The paper also reported that traders were concerned about PREPA’s price slipping to 48.75 on Tuesday from 48.875 at the beginning of the week. Since when is 1/8 of a point move considered significant, particularly in a volatile sector like Puerto Rico? Tuesday must have been a slow news day.
New Issue Market
On the new issue front, the deal of the week is without question the $607 million tobacco bond issue from the State of Rhode Island’s Tobacco Settlement Financing Corporation. Proceeds will go to: (1) refund all the outstanding Series 2002 bonds and part of the Series 2007, (2) tender for some of the Series 2007 notes and (3) generate an upfront cash payment of about $20 million to the State.
The deal will come in two tranches, a $336 million current interest Series 2014A and $271 million current interest Series 2014B with a turbo redemption feature. In keeping with its current practice of rating shorter maturities higher than longer ones, given the declining long-term outlook for tobacco shipments, S&P rates the 2014A Series “A” through 2024, “A-” from 2025 to 2034 and “BBB+” for the 2039 maturity.
The component of the transaction that brought to mind last April’s New Jersey tobacco deal is the fact that the State offered to buy out some of the Series 2007 bonds, primarily subordinate capital appreciation bonds. Might this be another bailout of the bondholders at the expense of taxpayers?
From what we can gather from media reports, the Rhode Island transaction appears more justifiable from a public policy standpoint than the one done by New Jersey. The New Jersey transaction stood out for its fiscal short-sightedness (which we discussed in an earlier column, “Tobacco Bonds and Fiscal Gimmickry“) and it was purely designed to get the Christie Administration some much-needed upfront cash. In the process, the Garden State also bailed out some of the capital appreciation bonds (CABs) that were already heading for default.
The Rhode Island deal may accomplish much more than just getting the State some upfront cash. The Financing Corporation needed to get approval from a majority of the Series 2007 CABs to effect a current refunding of the 2002 bonds. As it so happens, the current majority holder of the 2007A Series had a low cost basis on their bonds, having purchased them at distressed levels from the original mutual fund holder during the financial crisis. This allowed the Corporation to buy out such majority holder at a substantial profit while obtaining the authority to do the refunding. The remaining 2007 CABs who did not tender should still see an improvement in the underlying credit and better liquidity, all other things equal.
By tendering for the CABs, the State will be retiring a significant future liability of about $700 million. The new 2014 indenture also allows the release of monies from the Tobacco Disputed Payment account for the benefit of the State.
The Series 2002 bondholders may be the only party that might not be happy with this deal, as they will lose their bonds at par, along with the attractive coupon income.

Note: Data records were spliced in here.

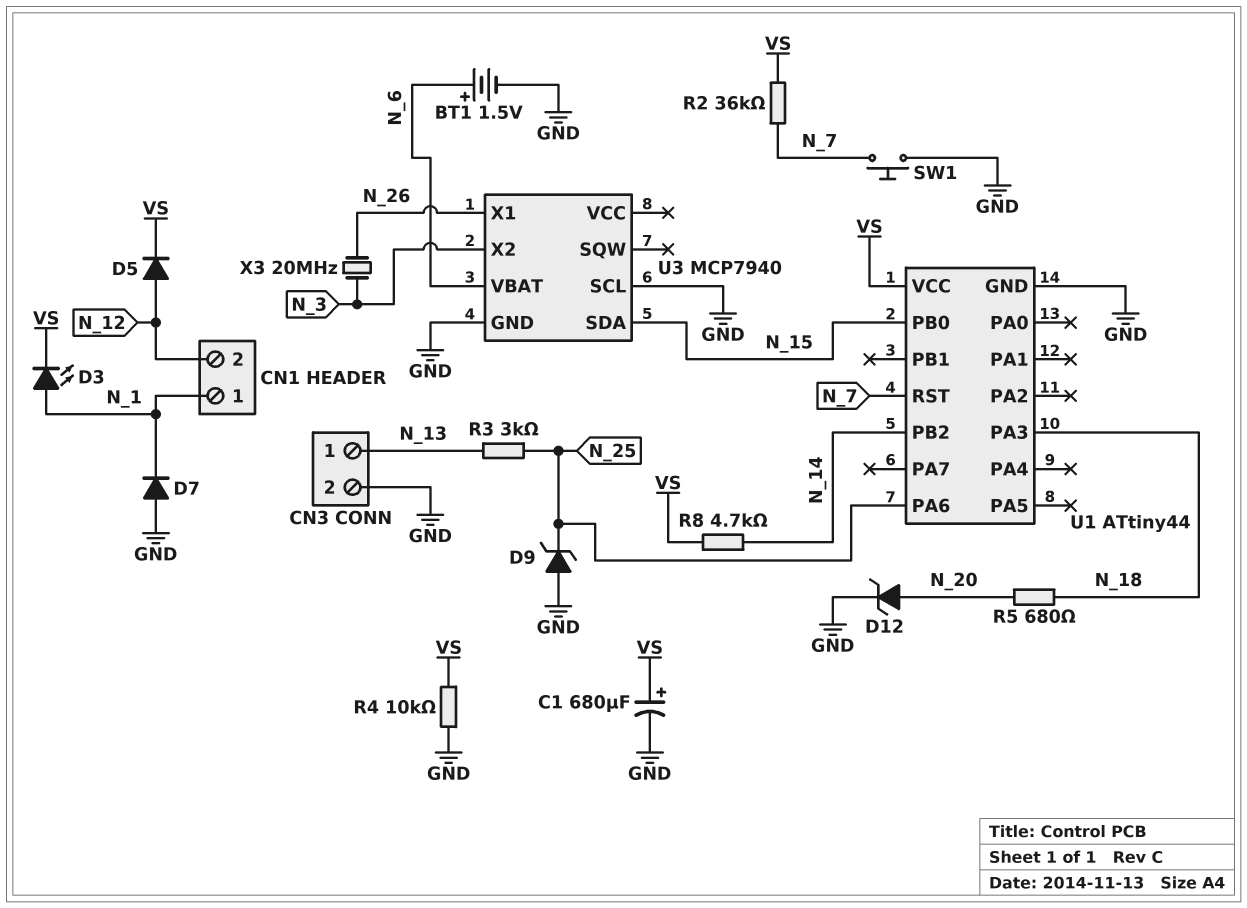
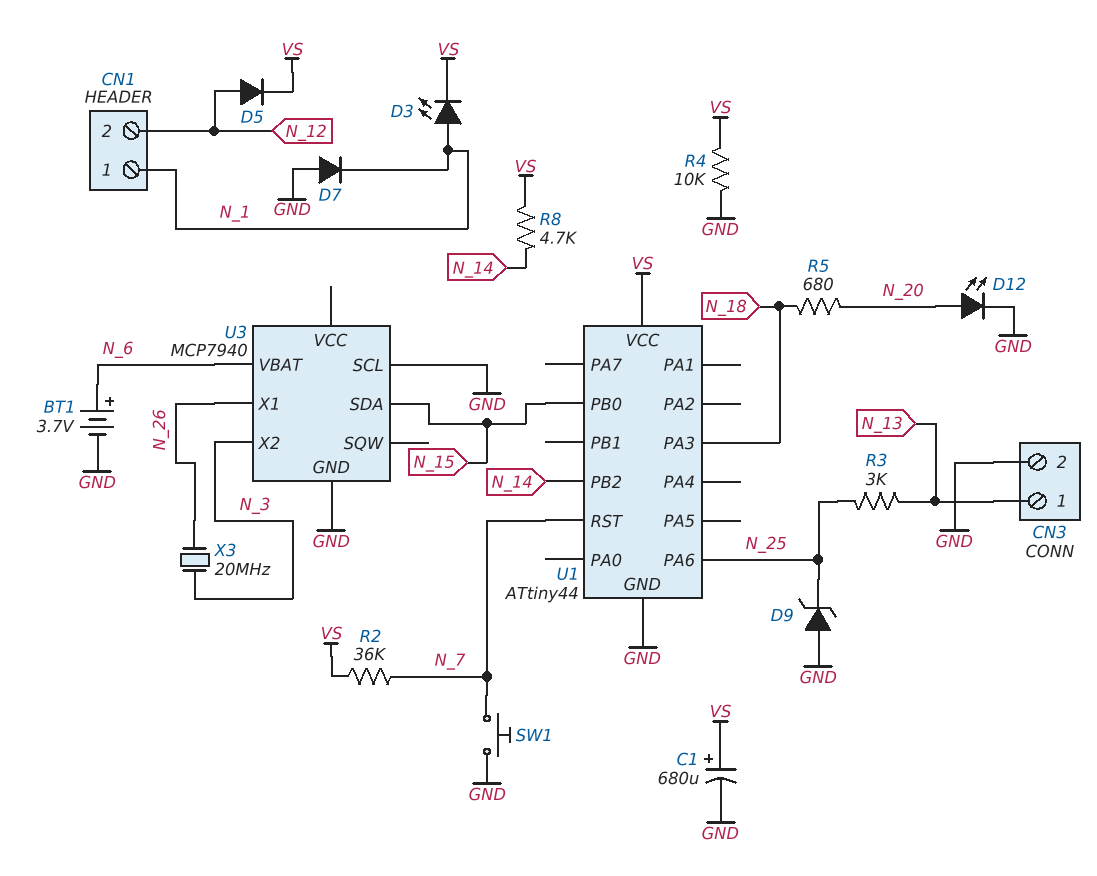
BT1: 1.5V (plus N_6, minus GND) -> 3.7V (plus N_6, minus GND)
D12: zener (A N_20, K GND) -> LED (A N_20, K GND)

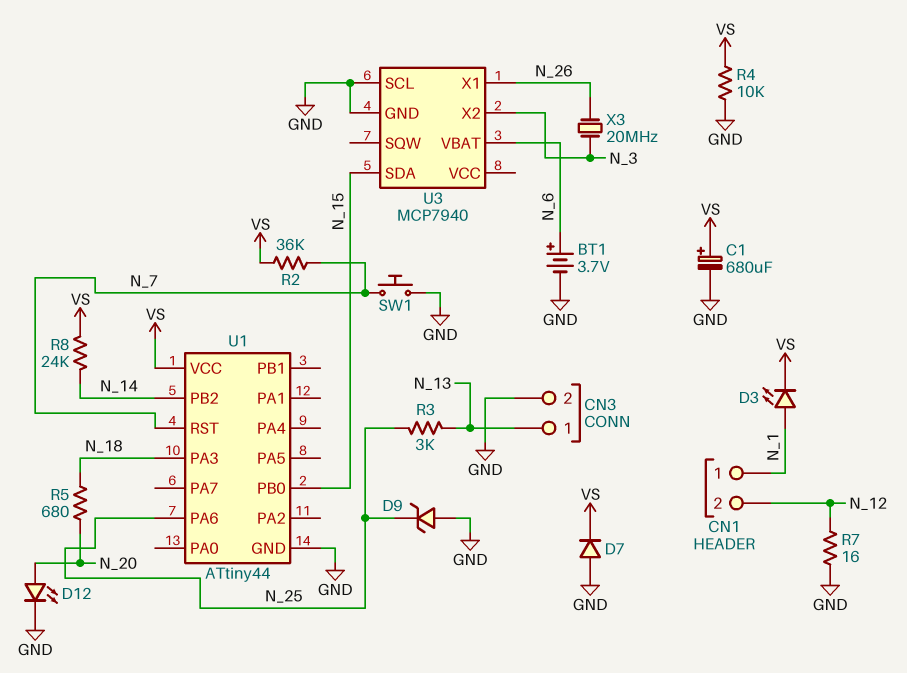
D5: diode (A N_12, K VS) -> none
D7: diode (A GND, K N_1) -> diode (A GND, K VS)
R7: none -> 16 (GND, N_12)
R8: 4.7k (N_14, VS) -> 24k (N_14, VS)

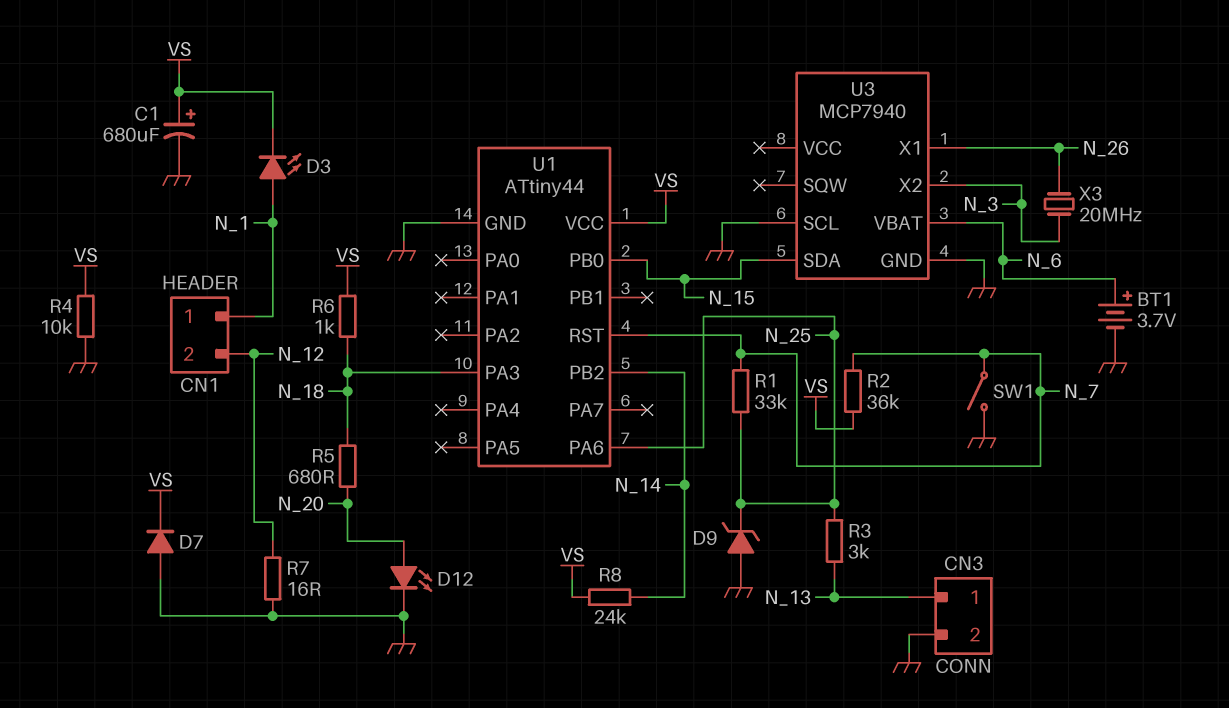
R1: none -> 33k (N_7, N_25)
R6: none -> 1k (N_18, VS)
SW1: button (GND, N_7) -> switch (GND, N_7)

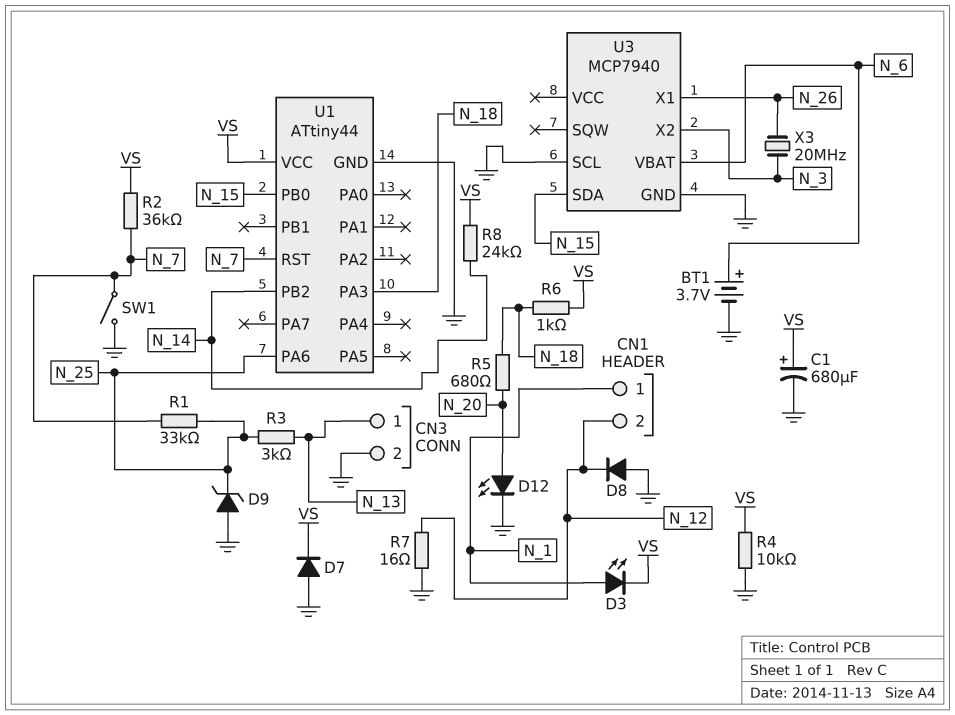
D8: none -> diode (A GND, K N_12)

Some of them may be forced to re-invest in the Series 2014.
To make matters even more interesting, the Oppenheimer Funds has filed suit against the RI Tobacco deal, claiming the transaction “violated State law and the Corporation’s obligation to current bondholders, including our funds, whose investments allowed the State to collect much needed cash by monetizing its anticipated future payments from the tobacco companies.”

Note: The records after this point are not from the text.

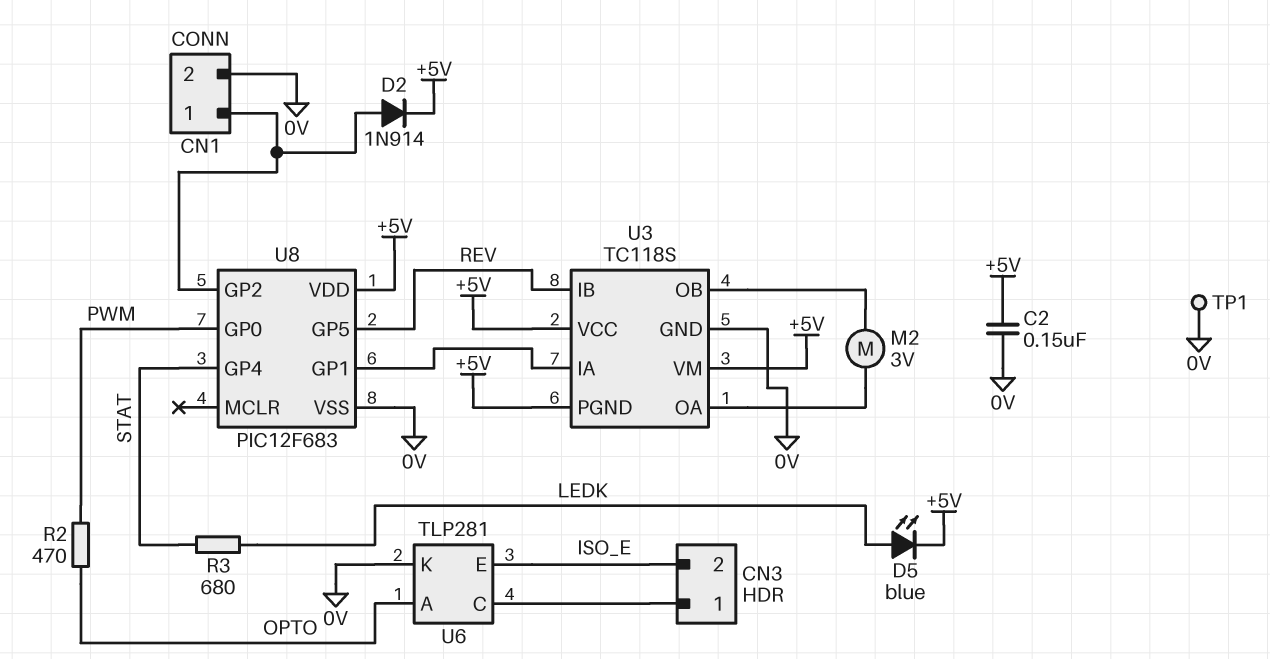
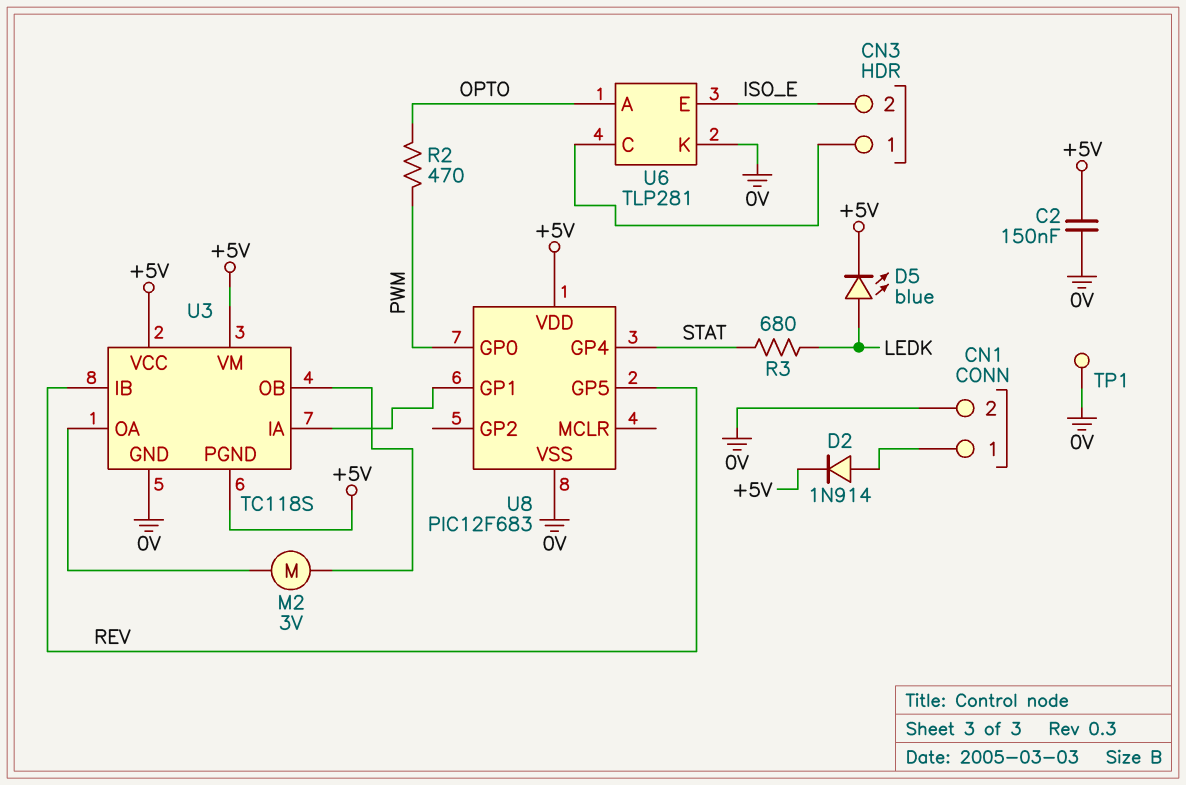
U8 pin GP2: CN1/1 -> none

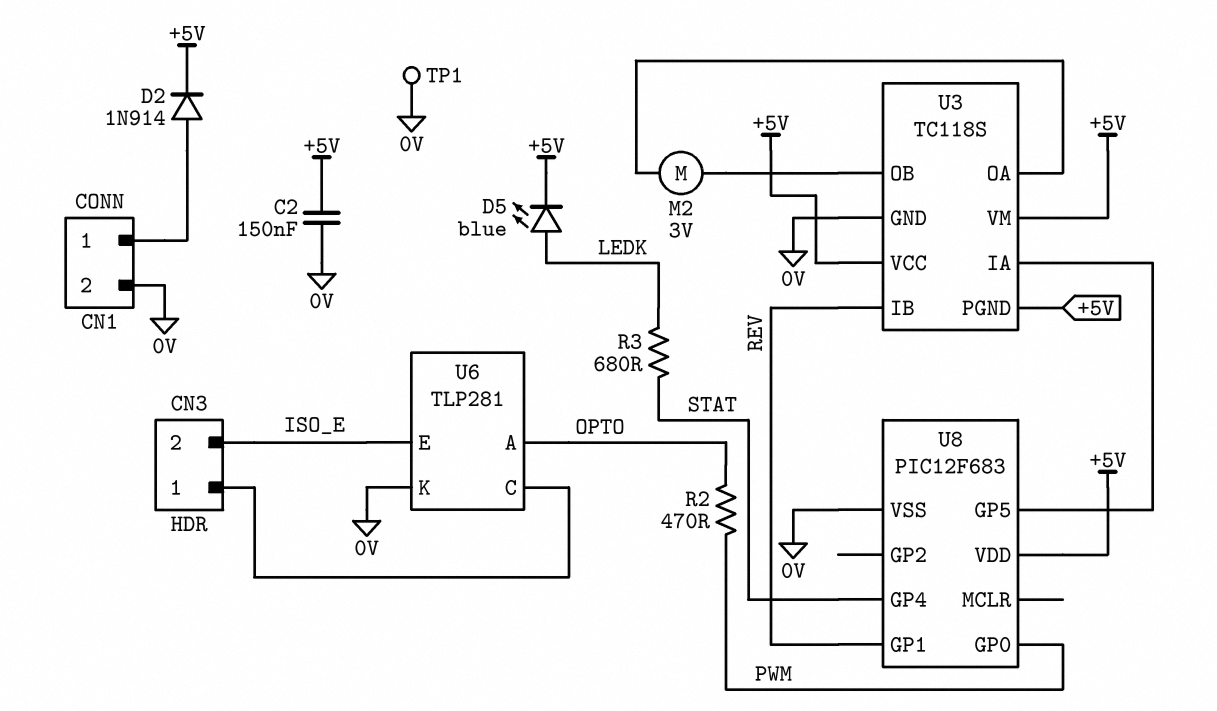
U8 pin GP1: U3/IA -> REV
U8 pin GP5: REV -> U3/IA

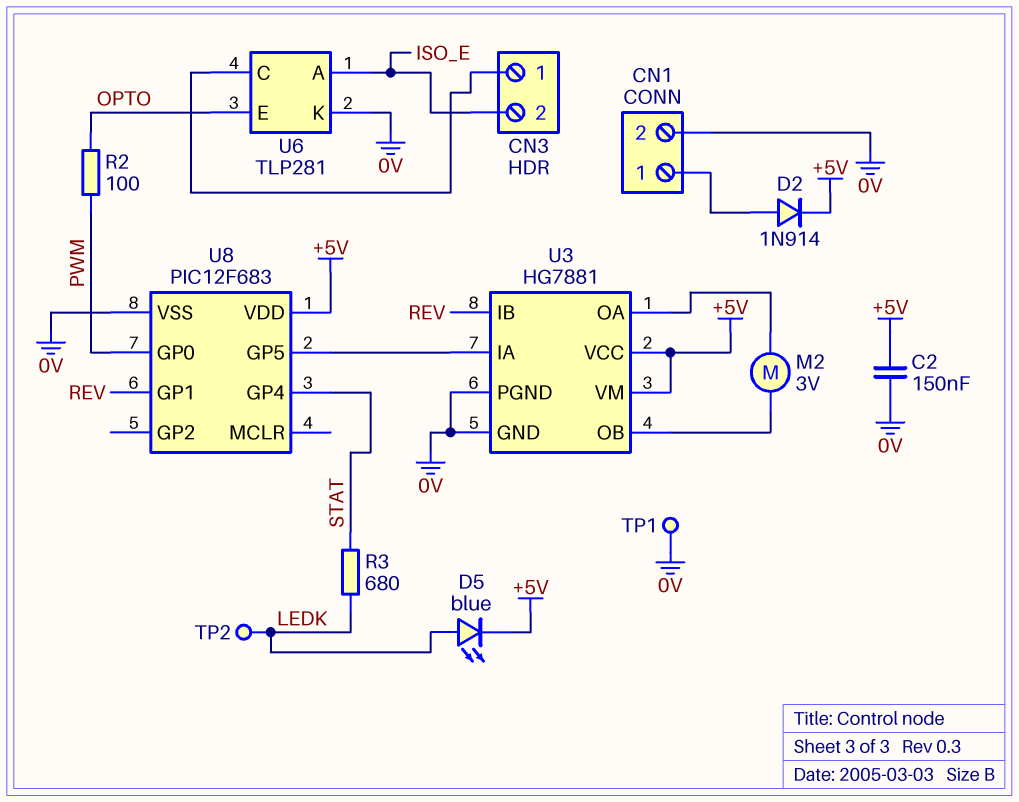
R2: 470 (OPTO, PWM) -> 100 (OPTO, PWM)
TP2: none -> test point (LEDK)
U3: TC118S -> HG7881
U3 pin PGND: +5V -> 0V
U6 pin A: OPTO -> ISO_E
U6 pin E: ISO_E -> OPTO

… one topic that probably deserves greater scrutiny is the fact that many states will have to deal with billions of back-loaded tobacco bond exposure from capital appreciation bonds.
Apparently, what’s stuck in Oppenheimer’s craw is the fact that the State is taking out $20 million even while subordinating the Series 2007 bonds (those still outstanding) to the new 2014 issue. While we applaud the firm’s strong stance on behalf of its shareholders, we would point out that Oppenheimer was reportedly among those bondholders who got a significant windfall from the earlier New Jersey deal. I guess it’s all a matter of perspective.
Pricing-wise, the early price talk that was circulated on Monday was aggressive, but certainly not surprising given the current dearth of yield supply. For instance, for the 2039 maturity, rated only BBB+ by S&P, the underwriter proposed a coupon of 5.00% to yield 4.864% to maturity, or +150 versus AAA. Clearly, one has to take a deep breath before buying a “high yield” name with a 4 percent handle, but such is the current state of the market.
Not surprisingly, the aggressive price level has run into a bit of resistance from potential buyers and Citigroup as underwriter has reportedly placed the deal on “day-to-day” status. While we’re in no position to comment on the merits of the Oppenheimer suit, we do believe it will get resolved and the deal will get done, hopefully at more attractive levels.
Incidentally, one topic that probably deserves greater scrutiny is the fact that many states will have to deal with billions of back-loaded tobacco bond exposure from capital appreciation bonds. At some point over the next three decades, we may have a confluence of cigarette sales declining to low levels even as the massive liabilities from the CABs come due. It would be interesting to see if states across the nation will actually let those bonds default. Rhode Island is certainly getting in front on that potential policy headache by dealing with it now. Other states should take heed.
From the State of Rhode Island’s standpoint, the timing of this refunding could not be better. However, as an investor, you still need to decide whether you want to participate at all at this juncture in the market. At least for now, it’s still a seller’s market.